Discussion in 'Malware Help - MG (A Specialist Will Reply)' started by herr5407, Oct 11, 2006.

  1. herr5407

    herr5407 Private E-2

    Hello everyone.

    Recently I have removed a boot sector virus on both computers in my network (yes, both of them. It was not fun) and just before I had diagnosed it as a boot sector virus, I noticed that my external hard drive was acting very erratic. Now that both computers are clean, would it be safe to plug in my external USB drive/flash stick?

    I would think that the drives don't have a boot sector and could not be infected but I just want to know some other opinions before I possibly plunge myself into writing 0s for hours.

    I currently have 2 virus scanners running. AntiVir and AVG free (yeah both freebies).

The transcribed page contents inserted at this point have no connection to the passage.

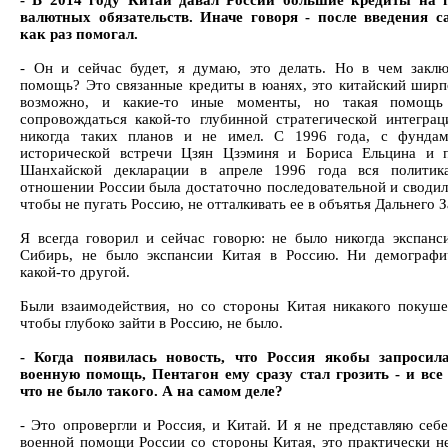
- В 2014 году Китай давал России большие кредиты на 
валютных обязательств. Иначе говоря - после введения 
как раз помогал.
- Он и сейчас будет, я думаю, это делать. Но в чем заклю
помощь? Это связанные кредиты в юанях, это китайский ширпо
возможно, и какие-то иные моменты, но такая помощь
сопровождаться какой-то глубинной стратегической интеграц
никогда таких планов и не имел. С 1996 года, с фундам
исторической встречи Цзян Цзэминя и Бориса Ельцина и 
Шанхайской декларации в апреле 1996 года вся политик
отношении России была достаточно последовательной и сводила
чтобы не пугать Россию, не отталкивать ее в объятья Дальнего З
Я всегда говорил и сейчас говорю: не было никогда экспанс
Сибирь, не было экспансии Китая в Россию. Ни демографи
какой-то другой.
Были взаимодействия, но со стороны Китая никакого покуше
чтобы глубоко зайти в Россию, не было.
- Когда появилась новость, что Россия якобы запросил
военную помощь, Пентагон ему сразу стал грозить - и все
что не было такого. А на самом деле?
- Это опровергли и Россия, и Китай. И я не представляю себе
военной помощи России со стороны Китая, это практически н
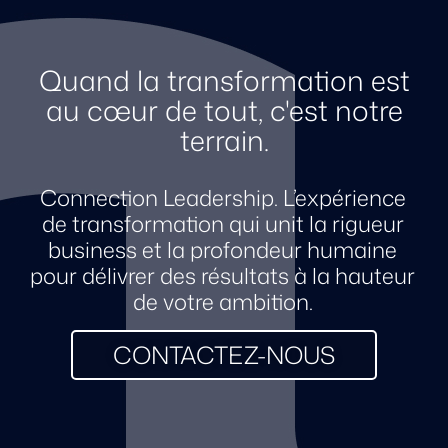
Quand la transformation est
au cœur de tout, c'est notre
terrain.
Connection Leadership. L’expérience
de transformation qui unit la rigueur
business et la profondeur humaine
pour délivrer des résultats à la hauteur
de votre ambition.
CONTACTEZ-NOUS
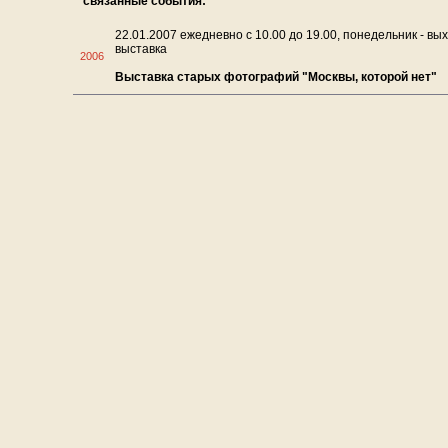
связанные события:
22.01.2007 ежедневно с 10.00 до 19.00, понедельник - вы
выставка
2006
Выставка старых фотографий "Москвы, которой нет"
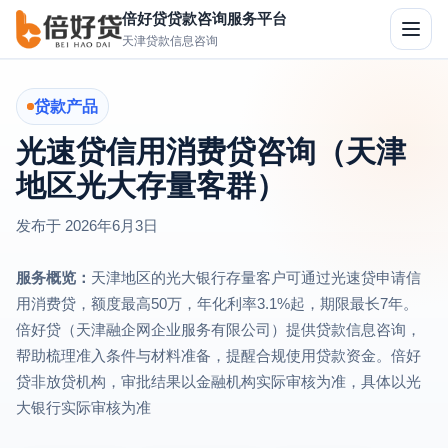
倍好贷贷款咨询服务平台
切
天津贷款信息咨询
换
导
航
贷款产品
光速贷信用消费贷咨询（天津
地区光大存量客群）
发布于
2026年6月3日
服务概览：
天津地区的光大银行存量客户可通过光速贷申请信
用消费贷，额度最高50万，年化利率3.1%起，期限最长7年。
倍好贷（天津融企网企业服务有限公司）提供贷款信息咨询，
帮助梳理准入条件与材料准备，提醒合规使用贷款资金。倍好
贷非放贷机构，审批结果以金融机构实际审核为准，具体以光
大银行实际审核为准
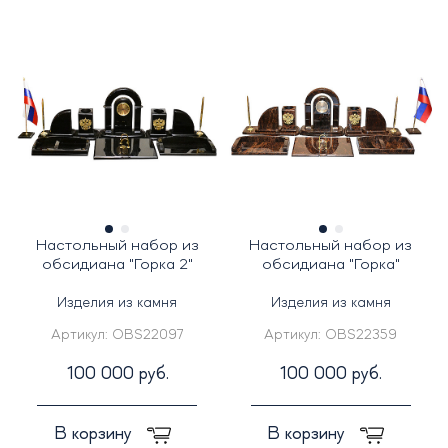
Настольный набор из
Настольный набор из
обсидиана "Горка 2"
обсидиана "Горка"
Изделия из камня
Изделия из камня
Артикул:
OBS22097
Артикул:
OBS22359
100 000 руб.
100 000 руб.
В корзину
В корзину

Any suggestions or should I just plug er it and see what does down? (hopefully not the computer) I got 2 years of data on this drive. arggg
     
  2. herr5407

    herr5407 Private E-2

    Sorry I did not read the post that said read this first.... I will use Antivir only. Sorry...
     
  3. chaslang

    chaslang MajorGeeks Admin - Master Malware Expert Staff Member

    If you have truly removed the boot sector virus, then you should not have any problems.

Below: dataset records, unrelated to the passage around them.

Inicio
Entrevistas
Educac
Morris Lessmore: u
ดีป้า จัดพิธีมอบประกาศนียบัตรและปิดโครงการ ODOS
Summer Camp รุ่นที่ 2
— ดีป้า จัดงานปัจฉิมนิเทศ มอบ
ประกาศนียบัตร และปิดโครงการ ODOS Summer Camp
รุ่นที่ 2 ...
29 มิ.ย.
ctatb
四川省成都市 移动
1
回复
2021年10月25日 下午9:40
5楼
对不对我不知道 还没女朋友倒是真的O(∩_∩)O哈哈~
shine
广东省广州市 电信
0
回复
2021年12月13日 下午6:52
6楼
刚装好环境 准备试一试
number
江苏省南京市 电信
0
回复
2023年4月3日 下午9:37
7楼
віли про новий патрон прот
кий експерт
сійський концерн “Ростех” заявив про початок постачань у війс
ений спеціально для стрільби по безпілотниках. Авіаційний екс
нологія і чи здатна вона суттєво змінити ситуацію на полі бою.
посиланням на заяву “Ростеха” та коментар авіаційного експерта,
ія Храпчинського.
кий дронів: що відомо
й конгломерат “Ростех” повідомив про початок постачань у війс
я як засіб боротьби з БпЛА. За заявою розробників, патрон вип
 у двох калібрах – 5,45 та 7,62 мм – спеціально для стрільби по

    I do believe that USB drives can be made to be bootable. Whether there is a Master Boot Record there by default, I don't know. I personally have no experience in doing this. That would be a question better asked in the Hardware Forum. But here is an article that discusses making a bootable USB drive (I sure there are more).

    http://gentoo-wiki.com/HOWTO_Create_a_DOS_boot_USB_flash_drive
     
  4. herr5407

    herr5407 Private E-2

    I can garantee that removal has been successful on all machines that were originally infected. I decided to plug it in and see what happened anyways.

    Basically it didn't go well.

    USB drive is detected, OS installs the drivers. The drive isn't being shown in my computer. I then rebooted the computer and it went completely nuts.

    wrote 0s, ripped out memory, re-installed. back to square one.

    I might try and plug it into a mac. Dont even know if they use the same type of boot sector system.

    Thanks for the advice though. This problem is a very annoying one
     
  5. chaslang

    chaslang MajorGeeks Admin - Master Malware Expert Staff Member

    Hmmm! Sounds like the USB drive infected your PC! So the USB drive must have been physically plugged into one of your systems while they were infected and it spread the boot sector virus to the USB device.
     
  6. herr5407

    herr5407 Private E-2

    Yup. You hit it right on the head there.

    This is what I was thinking....

    I would open up the tower and unplug the hard drive and boot off of a linux or windows live CD or something (anything write protected) and then wipe the drive. I need something that can write 0s to the drive though to compeltely erraticate it. hmmmm.

    Slowly working this mofo out. It's a nasty one.
     
  7. chaslang

    chaslang MajorGeeks Admin - Master Malware Expert Staff Member

    Writing 0 to the data part of the partition will not remove the boot sector information. You have to erase the partition, repartition, and format. I'm not sure how this is done on a USB drive. You may want to ask about this in the Hardware Forum.
     
  8. herr5407

    herr5407 Private E-2

    I was in the understanding that writing 0s destroyed all data on the drive including the boot sector and parition table. If this wasn't true, then the virus would have come back on the PCs that I attempted to remove, which didn't happen.

    Writing 0s is considered a mid-level format, which is basically the way the drive comes out of the factory.

    Single pass zeros took care of the problem on my PCs. I'm just waiting to get some school work done so I can save and then try some other things.
     
  9. chaslang

    chaslang MajorGeeks Admin - Master Malware Expert Staff Member

    Yes that is true but what I said was:
    When I said "data part of the partition" I was referring to the file space not the lower level partition information.